Renault was born at Autun. From 1868 to 1873, Renault was professor of Roman and commercial law at the University of Dijon. From 1873 until his death, he was professor in the faculty of law at the Paris Institute of Political Studies (Sciences Po) and the University of Paris, where in 1881 he became professor of international law. In 1890, he was appointed jurisconsult of the Ministry of Foreign Affairs, a post created for him in which he scrutinized French foreign policy in the light of international law. He served at numerous conferences in this capacity, notably at the two Hague Conventions (1899 and 1907) and the London Naval Conference (1908–1909).
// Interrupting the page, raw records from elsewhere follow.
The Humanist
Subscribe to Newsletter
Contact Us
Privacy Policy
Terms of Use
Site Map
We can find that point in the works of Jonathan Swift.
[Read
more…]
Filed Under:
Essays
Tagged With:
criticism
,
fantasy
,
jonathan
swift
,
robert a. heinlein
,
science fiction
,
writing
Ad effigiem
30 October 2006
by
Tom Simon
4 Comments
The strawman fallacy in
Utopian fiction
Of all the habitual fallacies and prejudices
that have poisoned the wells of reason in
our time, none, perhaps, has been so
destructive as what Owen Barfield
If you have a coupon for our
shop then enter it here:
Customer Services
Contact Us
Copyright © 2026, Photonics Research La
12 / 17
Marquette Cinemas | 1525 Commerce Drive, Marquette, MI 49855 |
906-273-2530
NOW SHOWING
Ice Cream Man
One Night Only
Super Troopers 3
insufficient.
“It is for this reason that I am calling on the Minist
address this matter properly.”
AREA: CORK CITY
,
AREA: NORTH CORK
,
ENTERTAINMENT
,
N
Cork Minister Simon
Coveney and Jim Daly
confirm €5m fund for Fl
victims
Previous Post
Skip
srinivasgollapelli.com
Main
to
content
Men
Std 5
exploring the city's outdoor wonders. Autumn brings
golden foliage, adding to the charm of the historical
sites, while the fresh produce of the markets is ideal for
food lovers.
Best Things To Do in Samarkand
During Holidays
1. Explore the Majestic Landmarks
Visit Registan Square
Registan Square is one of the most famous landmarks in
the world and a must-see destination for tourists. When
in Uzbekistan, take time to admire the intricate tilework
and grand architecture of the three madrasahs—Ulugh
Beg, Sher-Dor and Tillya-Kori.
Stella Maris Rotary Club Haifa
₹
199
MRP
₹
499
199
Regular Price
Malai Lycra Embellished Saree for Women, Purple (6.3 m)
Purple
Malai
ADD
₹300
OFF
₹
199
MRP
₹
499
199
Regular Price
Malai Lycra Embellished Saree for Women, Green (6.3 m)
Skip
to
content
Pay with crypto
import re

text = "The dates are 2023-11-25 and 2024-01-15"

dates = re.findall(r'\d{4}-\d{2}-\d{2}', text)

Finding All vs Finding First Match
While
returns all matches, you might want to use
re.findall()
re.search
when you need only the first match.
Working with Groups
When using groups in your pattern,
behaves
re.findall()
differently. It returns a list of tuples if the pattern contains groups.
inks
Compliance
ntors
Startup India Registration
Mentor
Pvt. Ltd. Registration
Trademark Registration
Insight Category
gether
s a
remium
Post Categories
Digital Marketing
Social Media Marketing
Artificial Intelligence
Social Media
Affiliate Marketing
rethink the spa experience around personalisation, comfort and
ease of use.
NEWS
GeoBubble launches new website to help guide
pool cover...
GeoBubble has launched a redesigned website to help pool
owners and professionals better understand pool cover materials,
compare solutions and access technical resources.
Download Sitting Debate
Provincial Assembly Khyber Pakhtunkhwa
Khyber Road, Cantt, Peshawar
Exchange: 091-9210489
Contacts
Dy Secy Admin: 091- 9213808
Renault was prominent as an arbitrator, his more famous cases including the Japanese House Tax case of 1905, the Casa Blanca Case of 1909, the Sarvarkar Case of 1911, the Carthage case of 1913, and the Manouba case of 1913. Among his writings are articles and monographs on the specialized topics of international law. Together with his friend and colleague C. Lyon-Caen, he produced several works on commercial law, including a compendium in two volumes, a treatise in eight volumes, and a manual that ran to many editions.

In 1879, Renault published his Introduction to the Study of International Law and in 1917 First Violations of International Law by Germany, concerning the invasion of Belgium and of Luxembourg in breach of Germany's treaty obligations.